§ **What you have to do**
Copy in full each line in the entries below that contains the word "Президиума".
:: Available records ::
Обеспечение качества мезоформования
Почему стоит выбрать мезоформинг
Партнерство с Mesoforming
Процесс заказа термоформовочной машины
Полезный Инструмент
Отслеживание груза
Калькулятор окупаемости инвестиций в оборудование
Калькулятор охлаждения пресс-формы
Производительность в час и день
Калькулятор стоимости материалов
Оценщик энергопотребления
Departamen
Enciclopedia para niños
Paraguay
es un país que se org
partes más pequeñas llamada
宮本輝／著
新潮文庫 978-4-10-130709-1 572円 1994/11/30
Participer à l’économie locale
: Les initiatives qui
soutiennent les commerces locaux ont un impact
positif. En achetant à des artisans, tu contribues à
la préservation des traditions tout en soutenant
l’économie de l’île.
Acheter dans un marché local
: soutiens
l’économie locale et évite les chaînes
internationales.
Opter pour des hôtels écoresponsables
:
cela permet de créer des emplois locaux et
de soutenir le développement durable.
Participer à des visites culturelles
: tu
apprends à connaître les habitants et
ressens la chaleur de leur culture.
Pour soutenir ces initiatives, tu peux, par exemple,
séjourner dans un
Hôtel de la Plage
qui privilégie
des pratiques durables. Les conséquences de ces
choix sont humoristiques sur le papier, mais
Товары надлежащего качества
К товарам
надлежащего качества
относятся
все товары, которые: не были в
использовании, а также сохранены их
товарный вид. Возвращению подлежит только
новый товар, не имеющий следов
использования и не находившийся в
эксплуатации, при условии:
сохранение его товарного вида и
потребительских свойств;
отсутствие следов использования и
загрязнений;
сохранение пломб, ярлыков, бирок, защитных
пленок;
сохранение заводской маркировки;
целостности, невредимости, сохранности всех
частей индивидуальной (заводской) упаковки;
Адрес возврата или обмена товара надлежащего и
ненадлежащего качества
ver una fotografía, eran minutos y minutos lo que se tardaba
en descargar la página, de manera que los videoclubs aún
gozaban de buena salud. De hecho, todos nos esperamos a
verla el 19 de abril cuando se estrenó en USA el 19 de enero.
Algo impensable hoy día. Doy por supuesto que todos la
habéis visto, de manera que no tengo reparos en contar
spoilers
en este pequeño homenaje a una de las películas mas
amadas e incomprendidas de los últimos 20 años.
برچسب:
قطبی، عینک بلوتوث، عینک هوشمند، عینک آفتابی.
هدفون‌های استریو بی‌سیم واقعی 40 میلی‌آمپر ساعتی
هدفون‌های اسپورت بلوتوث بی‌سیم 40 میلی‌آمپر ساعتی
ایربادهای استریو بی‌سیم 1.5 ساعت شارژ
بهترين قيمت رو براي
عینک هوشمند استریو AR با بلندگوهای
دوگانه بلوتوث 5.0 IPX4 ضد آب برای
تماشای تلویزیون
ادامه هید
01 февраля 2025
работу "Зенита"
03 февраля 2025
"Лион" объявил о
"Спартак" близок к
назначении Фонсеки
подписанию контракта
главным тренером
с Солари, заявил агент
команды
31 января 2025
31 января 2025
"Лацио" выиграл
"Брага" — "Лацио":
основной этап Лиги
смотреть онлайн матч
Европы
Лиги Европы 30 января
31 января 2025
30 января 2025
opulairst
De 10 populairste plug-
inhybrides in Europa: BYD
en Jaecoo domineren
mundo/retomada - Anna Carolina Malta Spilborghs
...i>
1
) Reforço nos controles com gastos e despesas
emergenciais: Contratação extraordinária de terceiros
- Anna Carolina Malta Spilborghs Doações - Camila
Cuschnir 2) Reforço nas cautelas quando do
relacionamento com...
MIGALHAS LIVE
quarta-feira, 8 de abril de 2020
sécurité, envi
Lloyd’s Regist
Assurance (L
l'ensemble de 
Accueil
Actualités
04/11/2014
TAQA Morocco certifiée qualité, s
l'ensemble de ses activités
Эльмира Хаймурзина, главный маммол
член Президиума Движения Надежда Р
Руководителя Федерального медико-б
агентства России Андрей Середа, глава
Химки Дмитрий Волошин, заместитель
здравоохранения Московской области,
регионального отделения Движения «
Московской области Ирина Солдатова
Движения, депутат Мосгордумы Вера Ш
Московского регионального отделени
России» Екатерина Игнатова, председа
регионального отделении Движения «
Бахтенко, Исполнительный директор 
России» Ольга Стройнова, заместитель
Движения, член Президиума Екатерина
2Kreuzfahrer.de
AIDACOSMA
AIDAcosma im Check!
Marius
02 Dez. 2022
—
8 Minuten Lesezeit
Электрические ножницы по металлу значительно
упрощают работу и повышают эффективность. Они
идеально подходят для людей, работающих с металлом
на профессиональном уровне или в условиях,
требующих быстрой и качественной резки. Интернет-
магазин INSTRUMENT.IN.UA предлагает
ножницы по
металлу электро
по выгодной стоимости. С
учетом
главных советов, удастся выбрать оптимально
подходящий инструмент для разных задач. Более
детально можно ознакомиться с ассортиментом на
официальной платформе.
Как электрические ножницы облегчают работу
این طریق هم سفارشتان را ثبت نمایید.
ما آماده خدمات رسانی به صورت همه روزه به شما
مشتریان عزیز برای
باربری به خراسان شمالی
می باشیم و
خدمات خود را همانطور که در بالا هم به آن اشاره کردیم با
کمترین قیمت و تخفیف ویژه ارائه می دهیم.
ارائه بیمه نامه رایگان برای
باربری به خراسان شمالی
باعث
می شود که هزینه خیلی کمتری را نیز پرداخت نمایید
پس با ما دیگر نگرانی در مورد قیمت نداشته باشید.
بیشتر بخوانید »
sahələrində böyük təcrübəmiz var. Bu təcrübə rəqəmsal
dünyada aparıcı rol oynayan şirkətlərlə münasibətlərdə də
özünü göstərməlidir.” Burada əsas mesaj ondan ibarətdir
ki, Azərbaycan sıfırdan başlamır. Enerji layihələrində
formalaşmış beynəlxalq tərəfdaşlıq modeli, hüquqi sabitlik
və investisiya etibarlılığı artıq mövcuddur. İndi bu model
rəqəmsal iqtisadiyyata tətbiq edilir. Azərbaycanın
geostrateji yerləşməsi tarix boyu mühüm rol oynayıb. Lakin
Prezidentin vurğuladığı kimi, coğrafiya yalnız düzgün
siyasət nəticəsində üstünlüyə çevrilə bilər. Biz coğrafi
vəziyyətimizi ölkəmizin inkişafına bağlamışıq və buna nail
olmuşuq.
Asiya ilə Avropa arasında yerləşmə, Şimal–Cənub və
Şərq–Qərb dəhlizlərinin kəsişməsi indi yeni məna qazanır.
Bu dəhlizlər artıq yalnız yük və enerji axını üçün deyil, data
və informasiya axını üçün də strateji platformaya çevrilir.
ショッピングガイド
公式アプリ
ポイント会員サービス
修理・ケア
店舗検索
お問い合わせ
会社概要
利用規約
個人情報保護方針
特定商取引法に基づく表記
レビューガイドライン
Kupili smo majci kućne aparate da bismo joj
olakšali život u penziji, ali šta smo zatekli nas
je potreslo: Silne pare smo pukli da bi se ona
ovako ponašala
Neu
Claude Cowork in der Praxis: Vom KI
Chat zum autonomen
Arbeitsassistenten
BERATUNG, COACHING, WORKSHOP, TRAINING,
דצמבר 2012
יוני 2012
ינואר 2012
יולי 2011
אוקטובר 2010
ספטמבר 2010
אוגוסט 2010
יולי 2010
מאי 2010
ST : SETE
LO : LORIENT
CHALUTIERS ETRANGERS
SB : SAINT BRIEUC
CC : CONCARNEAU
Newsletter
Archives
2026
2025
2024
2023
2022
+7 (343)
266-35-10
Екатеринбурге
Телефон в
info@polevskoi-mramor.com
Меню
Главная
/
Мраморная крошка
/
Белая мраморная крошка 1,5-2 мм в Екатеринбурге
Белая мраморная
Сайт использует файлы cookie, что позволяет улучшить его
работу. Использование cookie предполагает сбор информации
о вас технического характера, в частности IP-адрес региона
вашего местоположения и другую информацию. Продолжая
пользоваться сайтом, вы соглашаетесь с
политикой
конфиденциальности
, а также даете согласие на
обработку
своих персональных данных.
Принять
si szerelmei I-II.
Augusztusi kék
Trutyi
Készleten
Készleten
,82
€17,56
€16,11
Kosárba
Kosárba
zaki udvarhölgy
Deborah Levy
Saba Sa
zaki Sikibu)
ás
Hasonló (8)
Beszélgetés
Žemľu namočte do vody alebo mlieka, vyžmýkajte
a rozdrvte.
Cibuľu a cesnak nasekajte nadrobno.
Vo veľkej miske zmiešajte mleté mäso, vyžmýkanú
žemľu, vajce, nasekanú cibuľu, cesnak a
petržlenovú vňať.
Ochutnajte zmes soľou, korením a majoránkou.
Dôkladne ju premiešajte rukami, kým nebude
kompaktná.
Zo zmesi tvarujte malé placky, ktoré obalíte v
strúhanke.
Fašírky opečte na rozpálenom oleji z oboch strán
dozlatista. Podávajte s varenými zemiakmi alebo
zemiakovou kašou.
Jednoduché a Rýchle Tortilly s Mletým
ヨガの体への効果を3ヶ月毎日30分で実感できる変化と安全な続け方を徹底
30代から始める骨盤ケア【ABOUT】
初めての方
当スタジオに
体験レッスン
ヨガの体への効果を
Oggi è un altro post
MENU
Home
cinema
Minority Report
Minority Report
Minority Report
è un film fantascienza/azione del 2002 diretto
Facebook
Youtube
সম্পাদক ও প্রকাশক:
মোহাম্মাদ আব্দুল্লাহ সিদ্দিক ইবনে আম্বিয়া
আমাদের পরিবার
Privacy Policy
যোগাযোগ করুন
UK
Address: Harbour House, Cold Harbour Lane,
:::
§ **Completed task**
член Президиума Движения Надежда Р
Движения, член Президиума Екатерина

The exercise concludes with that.